Tahini is a sesame paste, most often used in Middle Eastern recipes. Texturally, it is most comparable to smooth peanut butter, with the same mouth-coating property.
In the UK tahini is most commonly found along with chickpeas in hummus. In The Middle East, sesame is often associated with sweetness, as tahini makes the base of the popular confectionery, halva.
The most common type of tahini is a 'light roast', made from hulled white sesame seeds, which have been roasted and then milled. Unhulled seeds make a stronger and darker tahini, and black sesame seeds can even be used to make a dramatically-coloured paste.

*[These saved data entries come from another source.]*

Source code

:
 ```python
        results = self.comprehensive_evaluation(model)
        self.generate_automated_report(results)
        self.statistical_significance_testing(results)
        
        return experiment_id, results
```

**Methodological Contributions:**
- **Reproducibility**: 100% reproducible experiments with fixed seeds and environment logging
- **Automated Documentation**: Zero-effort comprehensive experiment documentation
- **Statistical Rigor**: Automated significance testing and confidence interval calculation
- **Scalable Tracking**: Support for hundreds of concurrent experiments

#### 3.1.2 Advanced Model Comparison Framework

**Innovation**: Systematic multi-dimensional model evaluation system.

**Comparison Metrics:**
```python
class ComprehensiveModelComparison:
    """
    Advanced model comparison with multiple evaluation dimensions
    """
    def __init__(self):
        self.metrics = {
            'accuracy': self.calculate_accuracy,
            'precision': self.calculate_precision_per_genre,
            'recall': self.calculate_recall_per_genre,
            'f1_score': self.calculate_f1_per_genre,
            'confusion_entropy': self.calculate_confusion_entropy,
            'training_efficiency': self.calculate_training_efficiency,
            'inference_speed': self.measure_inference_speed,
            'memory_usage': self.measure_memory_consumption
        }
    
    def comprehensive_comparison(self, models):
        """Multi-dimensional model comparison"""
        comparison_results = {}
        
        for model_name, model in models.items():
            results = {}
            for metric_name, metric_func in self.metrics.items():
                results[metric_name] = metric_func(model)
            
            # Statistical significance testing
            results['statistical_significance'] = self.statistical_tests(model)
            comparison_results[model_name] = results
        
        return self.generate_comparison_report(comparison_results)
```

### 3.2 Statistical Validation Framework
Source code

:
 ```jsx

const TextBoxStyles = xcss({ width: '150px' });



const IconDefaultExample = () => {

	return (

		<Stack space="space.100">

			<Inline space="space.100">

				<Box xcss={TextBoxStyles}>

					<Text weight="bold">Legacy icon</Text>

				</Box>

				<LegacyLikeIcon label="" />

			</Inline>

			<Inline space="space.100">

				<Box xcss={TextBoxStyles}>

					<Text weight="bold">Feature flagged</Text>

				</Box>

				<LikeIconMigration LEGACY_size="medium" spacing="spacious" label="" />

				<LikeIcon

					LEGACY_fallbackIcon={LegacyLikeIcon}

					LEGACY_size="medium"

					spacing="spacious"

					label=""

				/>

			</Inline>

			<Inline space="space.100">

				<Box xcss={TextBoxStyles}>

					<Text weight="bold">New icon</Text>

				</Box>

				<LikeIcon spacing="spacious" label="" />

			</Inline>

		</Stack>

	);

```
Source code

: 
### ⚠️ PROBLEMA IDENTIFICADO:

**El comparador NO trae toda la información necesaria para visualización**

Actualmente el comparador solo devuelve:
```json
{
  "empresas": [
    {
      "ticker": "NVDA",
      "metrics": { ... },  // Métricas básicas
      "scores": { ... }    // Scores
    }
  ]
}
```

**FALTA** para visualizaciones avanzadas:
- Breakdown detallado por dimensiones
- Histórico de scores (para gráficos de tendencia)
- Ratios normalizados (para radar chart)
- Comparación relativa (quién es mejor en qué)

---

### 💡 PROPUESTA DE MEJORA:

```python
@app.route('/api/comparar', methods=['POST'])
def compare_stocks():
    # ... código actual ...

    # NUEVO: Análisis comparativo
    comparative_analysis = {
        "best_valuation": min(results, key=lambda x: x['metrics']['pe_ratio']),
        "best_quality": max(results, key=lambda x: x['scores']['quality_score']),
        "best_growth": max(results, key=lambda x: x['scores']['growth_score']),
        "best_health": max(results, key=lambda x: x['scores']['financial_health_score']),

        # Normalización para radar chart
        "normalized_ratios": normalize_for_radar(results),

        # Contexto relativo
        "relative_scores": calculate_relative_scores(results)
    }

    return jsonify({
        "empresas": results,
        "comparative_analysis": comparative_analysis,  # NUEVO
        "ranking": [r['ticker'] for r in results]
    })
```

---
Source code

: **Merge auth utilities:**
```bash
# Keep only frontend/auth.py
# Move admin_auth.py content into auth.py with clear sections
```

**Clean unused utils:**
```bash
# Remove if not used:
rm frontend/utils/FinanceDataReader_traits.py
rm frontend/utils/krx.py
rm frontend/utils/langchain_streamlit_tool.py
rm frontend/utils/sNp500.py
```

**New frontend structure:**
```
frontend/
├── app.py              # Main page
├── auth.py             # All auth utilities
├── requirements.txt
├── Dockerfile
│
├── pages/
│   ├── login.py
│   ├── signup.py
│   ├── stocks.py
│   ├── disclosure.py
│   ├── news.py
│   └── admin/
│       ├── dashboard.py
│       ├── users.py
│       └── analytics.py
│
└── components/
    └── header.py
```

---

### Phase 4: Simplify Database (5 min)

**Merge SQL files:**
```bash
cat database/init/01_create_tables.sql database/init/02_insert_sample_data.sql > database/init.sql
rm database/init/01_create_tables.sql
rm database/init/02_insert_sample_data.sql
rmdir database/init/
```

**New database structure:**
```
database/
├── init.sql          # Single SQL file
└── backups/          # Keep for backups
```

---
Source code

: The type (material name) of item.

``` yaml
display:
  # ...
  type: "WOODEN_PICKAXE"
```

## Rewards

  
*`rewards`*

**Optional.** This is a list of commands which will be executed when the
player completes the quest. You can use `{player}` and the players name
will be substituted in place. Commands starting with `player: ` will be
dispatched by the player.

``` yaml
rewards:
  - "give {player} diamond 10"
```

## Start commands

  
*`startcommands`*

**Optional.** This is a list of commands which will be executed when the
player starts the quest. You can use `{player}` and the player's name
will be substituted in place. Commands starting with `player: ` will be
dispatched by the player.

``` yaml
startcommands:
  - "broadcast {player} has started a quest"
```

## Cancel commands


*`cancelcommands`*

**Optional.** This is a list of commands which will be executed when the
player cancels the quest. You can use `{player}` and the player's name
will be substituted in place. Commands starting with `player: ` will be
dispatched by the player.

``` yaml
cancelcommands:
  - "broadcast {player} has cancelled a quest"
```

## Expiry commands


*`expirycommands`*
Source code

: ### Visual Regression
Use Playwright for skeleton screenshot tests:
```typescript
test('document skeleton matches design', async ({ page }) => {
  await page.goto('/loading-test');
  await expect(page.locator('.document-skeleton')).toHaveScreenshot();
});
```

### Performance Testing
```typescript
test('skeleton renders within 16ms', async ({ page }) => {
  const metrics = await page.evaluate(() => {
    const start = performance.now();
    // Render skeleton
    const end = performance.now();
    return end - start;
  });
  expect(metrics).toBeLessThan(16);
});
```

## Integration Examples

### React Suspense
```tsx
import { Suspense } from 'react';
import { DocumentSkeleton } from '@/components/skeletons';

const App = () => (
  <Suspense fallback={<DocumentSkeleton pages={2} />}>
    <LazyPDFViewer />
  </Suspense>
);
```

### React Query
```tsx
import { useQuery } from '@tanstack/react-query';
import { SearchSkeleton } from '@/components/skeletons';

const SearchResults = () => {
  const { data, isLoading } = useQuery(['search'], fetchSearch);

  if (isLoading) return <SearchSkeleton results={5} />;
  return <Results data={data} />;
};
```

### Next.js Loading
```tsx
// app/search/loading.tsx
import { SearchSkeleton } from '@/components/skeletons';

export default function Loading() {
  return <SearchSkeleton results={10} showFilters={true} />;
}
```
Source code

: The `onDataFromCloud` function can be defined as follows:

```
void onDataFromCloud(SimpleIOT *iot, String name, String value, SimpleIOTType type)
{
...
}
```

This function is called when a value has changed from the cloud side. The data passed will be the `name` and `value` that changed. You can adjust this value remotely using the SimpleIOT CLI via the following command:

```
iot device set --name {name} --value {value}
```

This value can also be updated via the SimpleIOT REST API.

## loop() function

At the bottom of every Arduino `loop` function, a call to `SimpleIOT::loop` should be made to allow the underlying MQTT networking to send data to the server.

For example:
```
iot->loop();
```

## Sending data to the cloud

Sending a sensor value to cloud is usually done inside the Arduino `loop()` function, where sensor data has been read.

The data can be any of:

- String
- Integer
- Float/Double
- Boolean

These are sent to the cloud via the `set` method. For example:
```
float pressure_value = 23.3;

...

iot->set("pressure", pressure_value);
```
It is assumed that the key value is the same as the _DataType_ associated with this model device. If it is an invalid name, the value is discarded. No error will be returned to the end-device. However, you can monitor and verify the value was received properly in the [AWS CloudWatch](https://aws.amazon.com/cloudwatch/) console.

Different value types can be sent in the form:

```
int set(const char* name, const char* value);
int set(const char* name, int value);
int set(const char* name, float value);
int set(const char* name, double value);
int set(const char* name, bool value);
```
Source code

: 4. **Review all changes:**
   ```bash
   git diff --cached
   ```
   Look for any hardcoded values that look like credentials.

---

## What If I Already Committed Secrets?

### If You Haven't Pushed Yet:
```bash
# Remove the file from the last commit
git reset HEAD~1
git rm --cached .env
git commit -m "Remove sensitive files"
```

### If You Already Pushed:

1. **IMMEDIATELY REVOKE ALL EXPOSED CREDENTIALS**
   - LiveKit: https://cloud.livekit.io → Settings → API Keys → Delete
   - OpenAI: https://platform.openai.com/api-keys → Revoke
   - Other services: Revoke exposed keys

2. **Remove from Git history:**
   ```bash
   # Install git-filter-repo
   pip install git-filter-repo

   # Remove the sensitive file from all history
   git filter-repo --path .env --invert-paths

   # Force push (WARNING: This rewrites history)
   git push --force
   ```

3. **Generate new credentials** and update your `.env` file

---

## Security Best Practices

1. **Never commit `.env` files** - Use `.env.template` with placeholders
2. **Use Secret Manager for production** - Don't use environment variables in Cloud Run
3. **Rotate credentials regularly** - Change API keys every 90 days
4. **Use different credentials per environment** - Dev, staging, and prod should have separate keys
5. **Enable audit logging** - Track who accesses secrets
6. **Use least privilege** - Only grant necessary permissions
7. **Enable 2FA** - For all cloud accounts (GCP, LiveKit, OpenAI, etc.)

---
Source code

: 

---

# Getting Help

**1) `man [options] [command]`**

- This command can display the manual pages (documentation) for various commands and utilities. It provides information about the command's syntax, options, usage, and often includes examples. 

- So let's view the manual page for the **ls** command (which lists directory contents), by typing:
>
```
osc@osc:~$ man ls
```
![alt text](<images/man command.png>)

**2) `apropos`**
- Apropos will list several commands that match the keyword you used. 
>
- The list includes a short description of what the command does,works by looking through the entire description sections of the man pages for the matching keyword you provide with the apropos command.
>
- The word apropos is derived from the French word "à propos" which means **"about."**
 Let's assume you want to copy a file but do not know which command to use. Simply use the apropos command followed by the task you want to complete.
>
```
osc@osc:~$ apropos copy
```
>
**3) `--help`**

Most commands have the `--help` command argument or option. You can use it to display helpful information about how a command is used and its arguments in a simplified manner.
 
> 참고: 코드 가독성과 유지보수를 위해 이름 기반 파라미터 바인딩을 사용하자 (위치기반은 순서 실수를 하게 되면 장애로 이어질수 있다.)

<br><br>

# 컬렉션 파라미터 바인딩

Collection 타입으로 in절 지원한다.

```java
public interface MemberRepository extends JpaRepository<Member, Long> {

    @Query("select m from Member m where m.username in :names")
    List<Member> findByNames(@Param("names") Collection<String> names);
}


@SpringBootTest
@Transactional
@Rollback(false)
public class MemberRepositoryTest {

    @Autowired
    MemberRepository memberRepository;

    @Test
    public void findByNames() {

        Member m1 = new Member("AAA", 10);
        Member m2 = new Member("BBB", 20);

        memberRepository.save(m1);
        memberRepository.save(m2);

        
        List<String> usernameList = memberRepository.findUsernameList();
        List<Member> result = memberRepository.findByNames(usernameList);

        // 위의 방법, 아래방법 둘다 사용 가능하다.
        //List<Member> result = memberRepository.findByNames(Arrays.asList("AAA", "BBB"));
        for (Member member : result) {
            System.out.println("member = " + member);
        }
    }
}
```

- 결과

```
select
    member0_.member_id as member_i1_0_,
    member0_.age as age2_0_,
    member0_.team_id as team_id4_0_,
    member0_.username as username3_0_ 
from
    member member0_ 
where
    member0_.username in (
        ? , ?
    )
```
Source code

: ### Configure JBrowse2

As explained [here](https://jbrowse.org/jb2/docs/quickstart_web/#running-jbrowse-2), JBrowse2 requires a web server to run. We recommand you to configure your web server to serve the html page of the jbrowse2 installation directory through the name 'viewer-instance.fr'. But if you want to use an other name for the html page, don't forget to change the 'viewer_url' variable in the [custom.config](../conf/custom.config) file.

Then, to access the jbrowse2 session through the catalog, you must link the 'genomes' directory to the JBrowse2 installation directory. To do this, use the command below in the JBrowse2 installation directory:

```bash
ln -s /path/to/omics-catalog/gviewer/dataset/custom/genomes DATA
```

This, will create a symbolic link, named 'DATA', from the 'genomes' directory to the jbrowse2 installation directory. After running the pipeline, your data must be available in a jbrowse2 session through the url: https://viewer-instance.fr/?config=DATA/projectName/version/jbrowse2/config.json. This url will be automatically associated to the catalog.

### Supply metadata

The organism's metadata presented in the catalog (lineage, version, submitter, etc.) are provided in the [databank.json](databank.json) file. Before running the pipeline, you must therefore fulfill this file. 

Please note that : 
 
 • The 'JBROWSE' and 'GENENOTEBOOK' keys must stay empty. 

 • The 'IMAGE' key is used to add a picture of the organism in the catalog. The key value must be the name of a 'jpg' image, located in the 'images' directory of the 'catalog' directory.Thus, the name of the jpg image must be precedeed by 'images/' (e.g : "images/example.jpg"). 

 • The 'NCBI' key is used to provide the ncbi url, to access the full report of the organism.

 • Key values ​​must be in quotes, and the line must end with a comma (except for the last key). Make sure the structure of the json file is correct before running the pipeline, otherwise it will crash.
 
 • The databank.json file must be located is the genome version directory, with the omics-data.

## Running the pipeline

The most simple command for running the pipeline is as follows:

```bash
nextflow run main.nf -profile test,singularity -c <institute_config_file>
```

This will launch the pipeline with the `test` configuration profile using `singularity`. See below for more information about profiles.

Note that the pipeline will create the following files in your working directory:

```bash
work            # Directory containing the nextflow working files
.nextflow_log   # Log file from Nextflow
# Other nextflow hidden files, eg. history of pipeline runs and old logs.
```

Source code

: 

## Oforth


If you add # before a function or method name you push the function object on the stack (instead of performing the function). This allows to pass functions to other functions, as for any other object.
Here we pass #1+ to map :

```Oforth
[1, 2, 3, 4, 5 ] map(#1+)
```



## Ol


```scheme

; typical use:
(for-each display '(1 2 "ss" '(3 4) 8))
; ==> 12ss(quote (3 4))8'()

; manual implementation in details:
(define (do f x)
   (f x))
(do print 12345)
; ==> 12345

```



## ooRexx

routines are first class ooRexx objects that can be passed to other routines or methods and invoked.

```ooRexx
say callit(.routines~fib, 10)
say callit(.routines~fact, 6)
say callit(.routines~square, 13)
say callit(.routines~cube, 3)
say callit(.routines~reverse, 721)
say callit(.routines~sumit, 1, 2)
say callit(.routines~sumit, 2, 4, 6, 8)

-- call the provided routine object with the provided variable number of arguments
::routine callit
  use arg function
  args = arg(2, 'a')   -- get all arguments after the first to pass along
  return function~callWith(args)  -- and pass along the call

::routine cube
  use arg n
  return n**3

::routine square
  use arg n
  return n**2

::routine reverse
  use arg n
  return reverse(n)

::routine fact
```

Tahini's high calcium and protein levels make it a popular ingredient amongst vegan chefs, and raw tahini can be purchased at specialist or health food shops to cater for specific diets. Regular tahini is now available in most big supermarkets, and many now have own-brand versions.
Tahini hardens in the fridge, and the seed oil often separates from the paste, meaning that it needs stirring before use. If using tahini in a a sauce or dressing, do not be afraid to loosen it with a splash of water, so that it has a better consistency.
For desserts, use tahini as you would with any other nut paste. Stir it into a sweet custard for panna cotta or ice cream, and add it to sponge mixtures or biscuit dough to introduce sesame flavours to a sweet bake.
Tahini is the key ingredient to an authentic hummus, and naturally partners other Middle Eastern ingredients like za'atar, roast peppers, chickpeas, coriander and vine leaves. Tahini is also key when making baba ganoush with the sesame complimenting the aubergine, lemon and garlic, as Bryan Webb demonstrates in his recipe for Aubergine purée served with red mullet.
For dessert, tahini works well with chocolate, and other nuts like pistachio and pecans. Josh Eggleton's recipe for Hazelnut and sesame mousse cake with malt ice cream showcases tahini in a sweet context.